Some of the advantages of Peru mentioned by panelists or the public:
  • Inventivity of the people (I really don't agree with that being an advantage of Peru, as it could be said of any developing country: by essence, they have to do more with less, but that has nothing to do with being more inventive, in my opinion, it's just a matter of opportunity)
  • Biodiversity (true, but that's also doingthe case for Brazil, Madagascar, Thailand, and a long list of others with anything like "jungle" in their geography)
  • Cultural diversity (true, but that can also be a disadvantage)
  • Food (true, but it still lacks a large-scale improvement in distribution, conservation and hygiene before it can be massified and treated as an advantage to the outside world)
My opinion on Peru's advantages for start-ups (work in progress):
  • Virgin market: many things can be "tried out" here without much impact in case of failure. Don't abuse it: most farmaceutical companies still sell drugs here that have been prohibited from sale in the USA or Europe. That's not the kind of "trying out" that I feel comfortable doing...
  • Low fares: the cost of production for many things is very low (more so out of Lima), so if you  are "starting up" with something that involves local goods, production costs will be low. However, don't rely too much on exportations, as the corresponding processes are really out of proportion and mostly accessible only to large businesses. Watch out for the cost of highly-skilled staff, though, as these can be in complete disproportion to the rest of the workforce and the cost of living (demand is very high, offer very low)

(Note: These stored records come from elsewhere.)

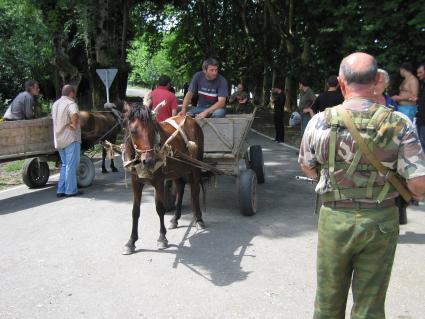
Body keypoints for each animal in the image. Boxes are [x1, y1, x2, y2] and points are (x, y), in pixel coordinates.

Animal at [121, 106, 205, 256]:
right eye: (133, 131)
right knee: (180, 189)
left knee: (195, 191)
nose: (149, 161)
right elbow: (135, 212)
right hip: (178, 170)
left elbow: (160, 209)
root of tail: (191, 119)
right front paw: (131, 242)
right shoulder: (136, 183)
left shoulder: (159, 182)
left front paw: (162, 238)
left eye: (153, 129)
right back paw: (175, 219)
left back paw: (199, 219)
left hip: (196, 166)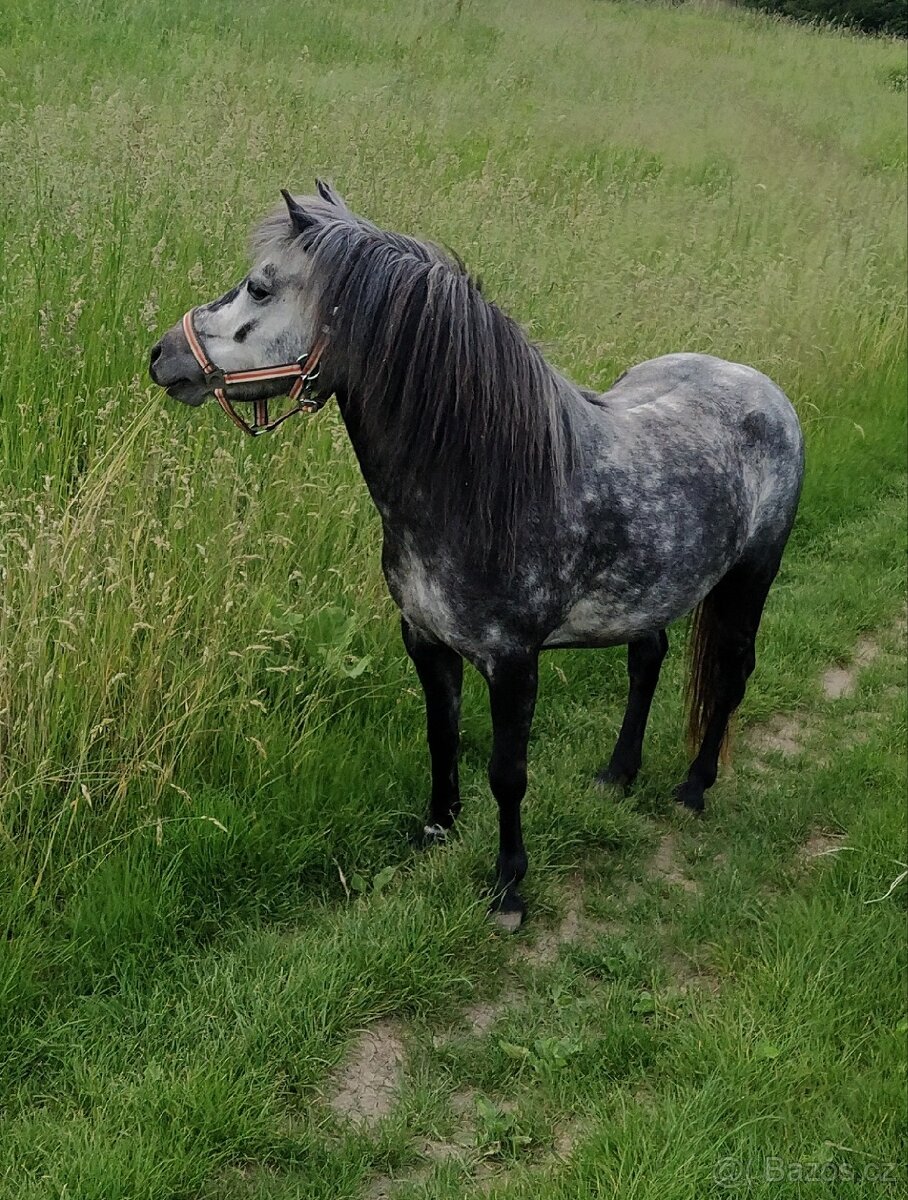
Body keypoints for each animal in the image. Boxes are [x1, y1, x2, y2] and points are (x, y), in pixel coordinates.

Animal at [149, 182, 804, 928]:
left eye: (260, 286)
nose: (162, 355)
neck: (480, 487)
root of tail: (762, 387)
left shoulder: (513, 663)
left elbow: (507, 773)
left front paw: (508, 887)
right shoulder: (425, 640)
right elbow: (443, 736)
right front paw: (438, 829)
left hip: (751, 578)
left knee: (731, 673)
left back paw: (694, 788)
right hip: (653, 593)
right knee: (648, 661)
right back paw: (617, 775)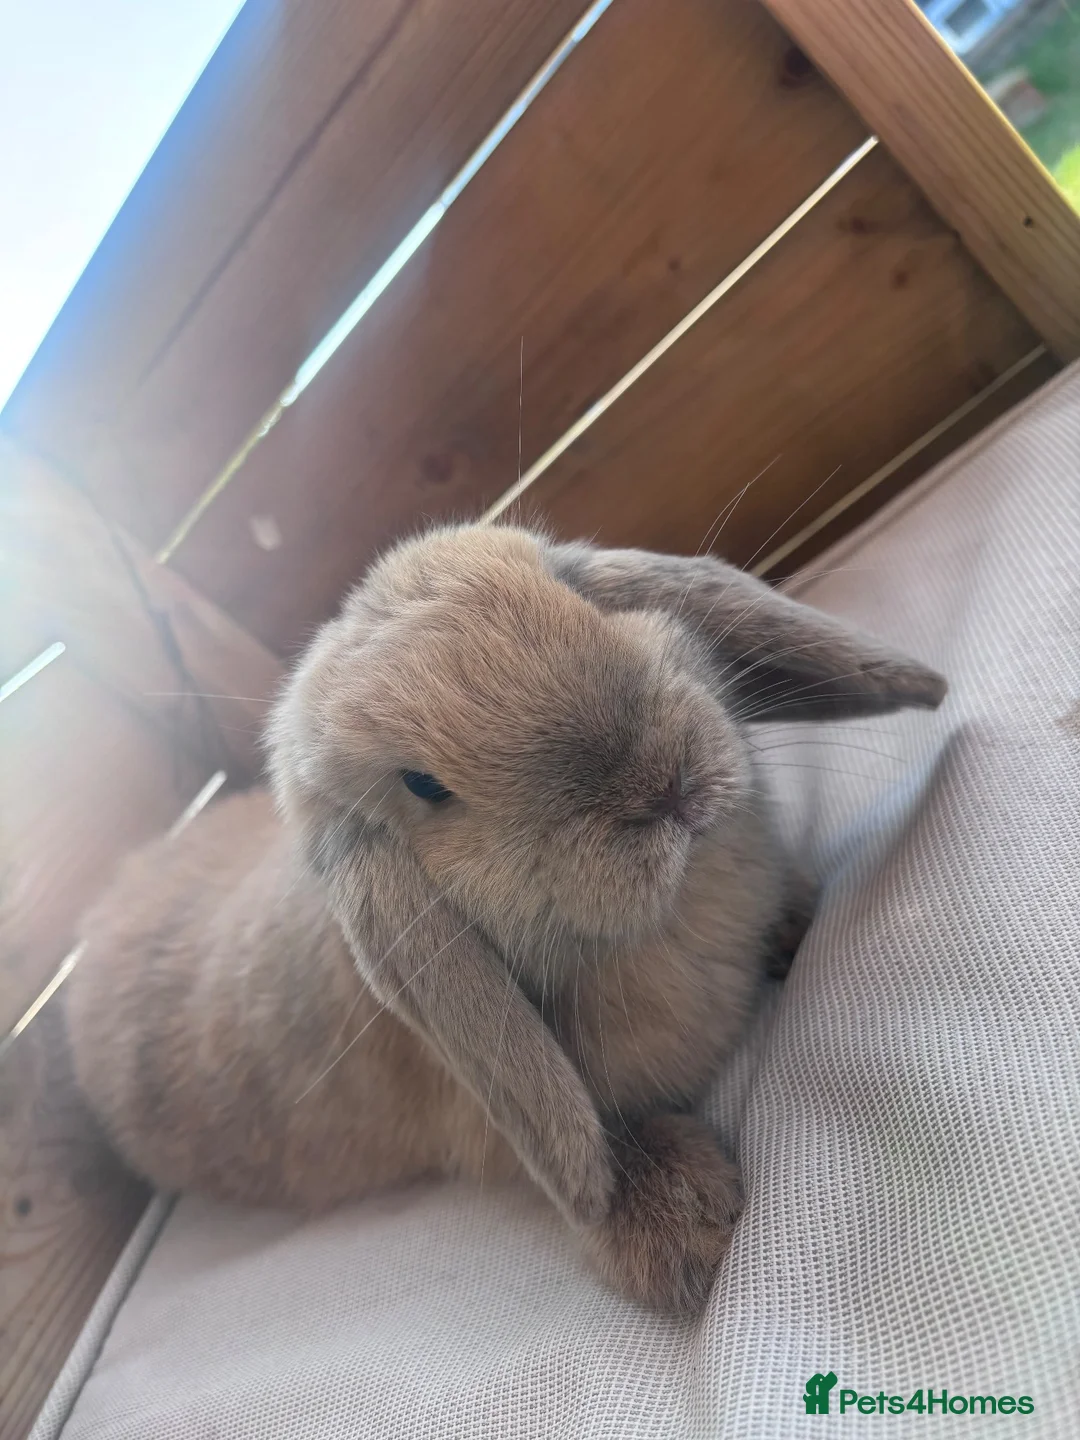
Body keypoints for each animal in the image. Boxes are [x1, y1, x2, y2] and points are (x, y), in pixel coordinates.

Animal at [66, 523, 945, 1313]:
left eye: (572, 594)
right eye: (424, 785)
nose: (663, 787)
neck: (682, 909)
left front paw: (798, 917)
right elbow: (596, 1153)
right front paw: (689, 1235)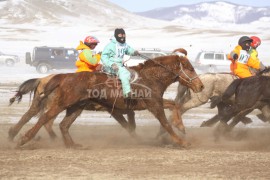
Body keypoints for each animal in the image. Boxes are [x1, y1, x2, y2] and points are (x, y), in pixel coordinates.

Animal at [14, 47, 204, 148]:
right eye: (190, 68)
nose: (200, 86)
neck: (150, 78)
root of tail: (62, 77)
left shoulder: (153, 103)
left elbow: (174, 105)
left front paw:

  • Delivery costs: Mobility is very low cost (if it doesn't involve air transport) inside Peru, so hiring a team to deliver products on a motorbike in Lima, for example, can be extremely inexpensive (in comparison to Europe, where delivery was considered, 10 years ago, not to be possible under 30€/hour)
  • One language to in the commerce bind them: Latin America, to a few exception (the most notable being Brazil) is a huge continent where everyone speaks Spanish. That's a huge advantage in terms of commerce over Europe, although not so much over USA+Canada or China. It also has tons of local languages (there are more than 35 languages still alive in Peru alone).
In conclusion, as for any market, if you want to have success as a start-up, you have to know the market and find the best advantage points for your case. Peru is certainly not a paradise for start-ups, and current entrepreneurs here can certainly be hailed for there ability to go against the current. Levelling up the skills of staff in general would really improve the situation exponentially, though. No... really!